Southeastern Section - 68th Annual Meeting - 2019

Paper No. 46-3
Presentation Time: 2:40 PM


BRANNON, McKenzie Ann, Department of Earth & Environmental Sciences, University of Kentucky, Lexington, KY 40506 and MCGLUE, Michael, Department of Earth and Environmental Sciences, University of Kentucky, Lexington, KY 40506

Exploring for signals of limnological change in Holocene-aged sediments is important for understanding how climatic and hydrological variability impacts Lake Tanganyika, the second largest lake in Africa. Lake Tanganyika is a biodiverse meromictic lake with anoxic bottom waters, which makes it an excellent environment for preserving proxy-rich sediments that can be dated using radiocarbon.
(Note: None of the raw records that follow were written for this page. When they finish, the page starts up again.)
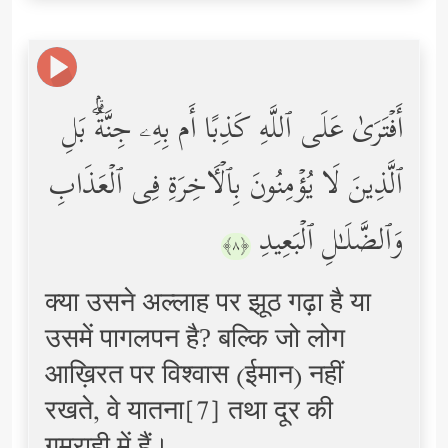
أَفۡتَرَىٰ عَلَى ٱللَّهِ كَذِبًا أَم بِهِۦ جِنَّةُۢۗ بَلِ
ٱلَّذِینَ لَا یُؤۡمِنُونَ بِٱلۡـَٔاخِرَةِ فِی ٱلۡعَذَابِ
وَٱلضَّلَـٰلِ ٱلۡبَعِیدِ
﴿٨﴾
क्या उसने अल्लाह पर झूठ गढ़ा है या
उसमें पागलपन है? बल्कि जो लोग
आख़िरत पर विश्वास (ईमान) नहीं
रखते, वे यातना[7] तथा दूर की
This research outlines two sediment cores collected from the Nitiri horst and ramp, relatively unknown deepwater settings in southern Lake Tanganyika. Techniques in sedimentology (facies analysis) and geochemistry (carbon content) were applied to radiocarbon dated cores, in order to infer limnogeological changes (e.g., upwelling, paleo- productivity) at the coring sites. Initial results of the analysis indicates that the Nitiri horst experiences slow sedimentation rates, whereas the ramp site experiences much faster sedimentation, as well as multiple sedimentary processes. Both cores contain a cm-thick tephra layer which may prove useful for chronological control, as well as carbonate laminae that may indicate lake level lowstands. In the ramp core, thick green-yellow diatom laminations are especially prominent and these are tentatively interpreted to have resulted from algal blooms associated with wind mixing and vertical nutrient transport. These data provide indications about how sedimentation is affected by climatic and hydrological changes, and bring to light a new opportunity to further unpack depositional, limnological, and volcanic processes in Lake Tanganyika’s southern basin.